## ASA’s statement on p-values [#2]

**I**t took a visit on FiveThirtyEight to realise the ASA statement I mentioned yesterday was followed by individual entries from most members of the panel, much more diverse and deeper than the statement itself! Without discussing each and all comments, some points I subscribe to

- it does not make sense to try to replace the p-value and the 5% boundary by something else but of the same nature. This was the main line of our criticism of Valen Johnson’s PNAS paper with Andrew.
- it does not either make sense to try to come up with a hard set answer about whether or not a certain parameter satisfies a certain constraint. A comparison of predictive performances at or around the observed data sounds much more sensible, if less definitive.
- the Bayes factor is often advanced as a viable alternative to the p-value in those comments, but it suffers from difficulties exposed in our recent testing by mixture paper, one being the lack of absolute scale.
- we seem unable to escape the landscape set by Neyman and Pearson when constructing their testing formalism, including the highly unrealistic 0-1 loss function. And the grossly asymmetric opposition between null and alternative hypotheses.
- the behaviour of any procedure of choice should be evaluated under different scenarios, most likely by simulation, including some accounting for misspecified models. Which may require an extra bit of non-parametrics. And we should abstain from considering further than evaluating whether or not the data looks compatible with each of the scenarios. Or how much through the mixture representation.

*Related*

This entry was posted on March 9, 2016 at 2:18 pm and is filed under Books, Kids, Statistics, University life with tags ASA, Basic and Applied Social Psychology, FiveThirtyEight, p-values, statistical significance, testing as mixture estimation, testing of hypotheses, The American Statistician, Valen Johnson. You can follow any responses to this entry through the RSS 2.0 feed. You can leave a response, or trackback from your own site.

March 10, 2016 at 5:51 pm

xi’an:

Agree with your points here but especially point 2 and 5 may well look like this to others “the statistical profession does not [have] solutions but rather just (hopefully sensible) ways to struggle through [making sense of] observations we some how get”.
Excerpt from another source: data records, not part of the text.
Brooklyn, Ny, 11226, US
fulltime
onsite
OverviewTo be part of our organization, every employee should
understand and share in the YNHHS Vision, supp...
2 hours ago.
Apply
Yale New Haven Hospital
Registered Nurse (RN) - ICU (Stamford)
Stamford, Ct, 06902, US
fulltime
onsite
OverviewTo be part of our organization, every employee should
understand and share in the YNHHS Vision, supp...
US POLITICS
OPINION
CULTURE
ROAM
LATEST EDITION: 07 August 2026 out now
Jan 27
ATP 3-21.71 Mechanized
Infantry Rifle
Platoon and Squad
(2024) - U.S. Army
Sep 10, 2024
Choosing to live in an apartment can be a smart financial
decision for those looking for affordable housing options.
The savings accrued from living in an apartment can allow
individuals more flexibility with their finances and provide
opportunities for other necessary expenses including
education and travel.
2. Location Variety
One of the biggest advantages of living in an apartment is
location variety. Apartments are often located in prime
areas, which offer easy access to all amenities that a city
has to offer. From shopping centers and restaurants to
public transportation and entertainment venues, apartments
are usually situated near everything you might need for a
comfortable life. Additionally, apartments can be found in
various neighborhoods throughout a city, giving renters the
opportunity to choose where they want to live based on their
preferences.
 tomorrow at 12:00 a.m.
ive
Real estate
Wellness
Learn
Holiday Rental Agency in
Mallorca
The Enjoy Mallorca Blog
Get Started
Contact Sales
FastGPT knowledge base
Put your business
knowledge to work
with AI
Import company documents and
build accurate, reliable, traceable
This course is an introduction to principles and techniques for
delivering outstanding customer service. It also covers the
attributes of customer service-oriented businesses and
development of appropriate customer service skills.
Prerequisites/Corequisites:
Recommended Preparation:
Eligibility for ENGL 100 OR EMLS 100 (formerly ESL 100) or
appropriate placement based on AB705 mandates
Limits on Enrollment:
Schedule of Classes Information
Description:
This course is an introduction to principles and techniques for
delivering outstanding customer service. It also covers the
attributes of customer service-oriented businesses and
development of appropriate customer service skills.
What they really need to hear and grasp but not what a statistical association and many statistician want to convey.

By the way, for my experiments, Bayes factor of 2, yours 10¹⁰!

Keith O’Rourke

March 10, 2016 at 6:52 pm

Thanks Keith!!! My main point, really. We should back off from providing definite conclusions and decisions, and only offer a calibration of our uncertainty…

March 9, 2016 at 2:47 pm

Could you elaborate on what exactly you mean by ” the lack of absolute scale” of Bayes factors?

Thanks!

March 9, 2016 at 3:20 pm

If Bayes factors are used to reject hypotheses and to select models, what is a sufficiently large value for a Bayes factor? 2? 10? 10¹⁰? This is what I mean.

March 10, 2016 at 9:06 pm

Why constrain the output to reject or accept? Surely a rational human is not constrained to respond to a Bayes factor in a dichotomous manner.

(The simplicity of arithmetic that comes from dichotomisation is possibly what led Neyman & Pearson to their framework with the 0-1 loss function that you mention.)

March 10, 2016 at 9:46 pm

Right, absolutely right! The outcome that is the Bayes factor should be treated as a summary, maybe a sufficient summary for testing purposes, and its value or better its predictive should be compared with what happens under each model or each hypothesis.